Balls, indeed. I just came across this on a blog, and was interested to see the names (Moliere, Valdes, Barre, Nagin), and also the involvement of ankle bracelets/garbage contracts/political contributions...https://www.blogger.com/comment.g?blogID=3005937719124411662&postID=8938592773791093508

Anonymous said...

Has anyone checked out the Louisiana Justice Institute blog?

Certainly a different take, but it show a lot. Posted by one Saia Smith. Reminds one of Tionne Simon.

Anyone ever notice how many of these folks are on LinkedIn.com?
http://www.linkedin.com/pub/7/b77/a2a

I have one word for you: metedata.

http://louisianajusticeinstitute.blogspot.com/2009/03/lji-resists-government-intrusion.html

Anonymous said...

The Tionne Simon mystery. As reported by WDSU, Tionne made a public records request nearly the same as Washington's just as the City Council was "discovering" that its emails had been absconded with. If you look at page 23 of this filing, Tionne actually provided an address and office number in the Place St. Charles building and an *email address*????

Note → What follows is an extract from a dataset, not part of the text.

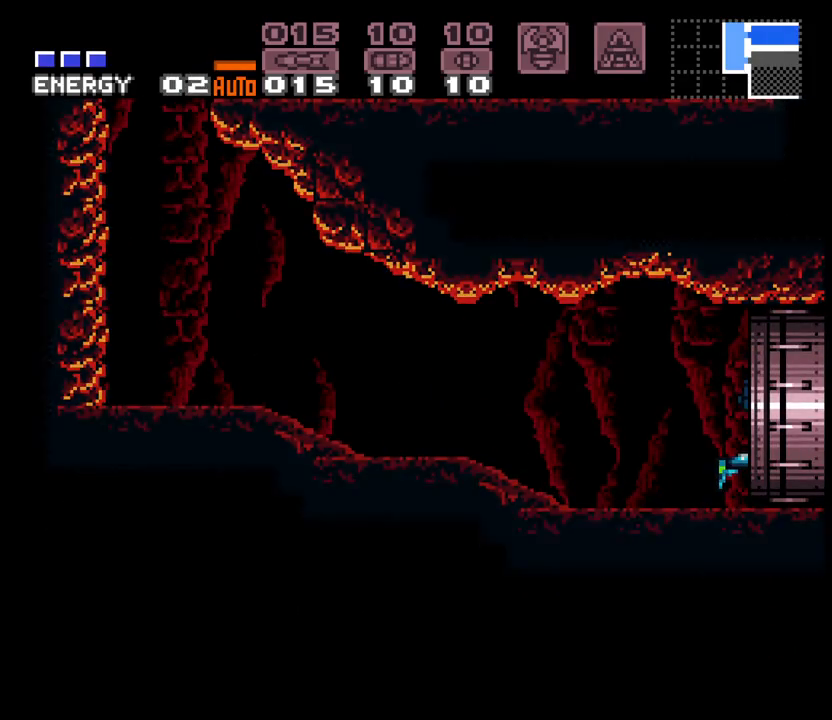
{"buttons": ["A", "DPAD_RIGHT"], "events": [[200, "L1", "down"], [400, "L1", "up"]]}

http://www.wdsu.com/download/2009/0304/18855554.pdf

Anonymous said...

This is fun. You know who else is hooked up with Louisiana Justice Institute? One Jacques Morial:

http://louisianajusticeinstitute.blogspot.com/2008/08/friends-from-new-orleans_25.html

Anonymous said...

More:

Saia's blogging pals include both Tracie Washington and Jacques Morial:

http://www.blogger.com/profile/02430616523448510649

Anonymous said...

Ok, kids, bear with me here: you know what else is at 201 Sr. Charles Ave.??? LIFE, the Morial organization.

LA Independent Federation of Electors, Inc.

LIFE
201 St. Charles Ave, Ste. 2503
New Orleans, LA 70170

Jacques Morial, Register.

http://www.ethics.state.la.us/pacs01.htm

Is this case closed now? Or is this just coincidental?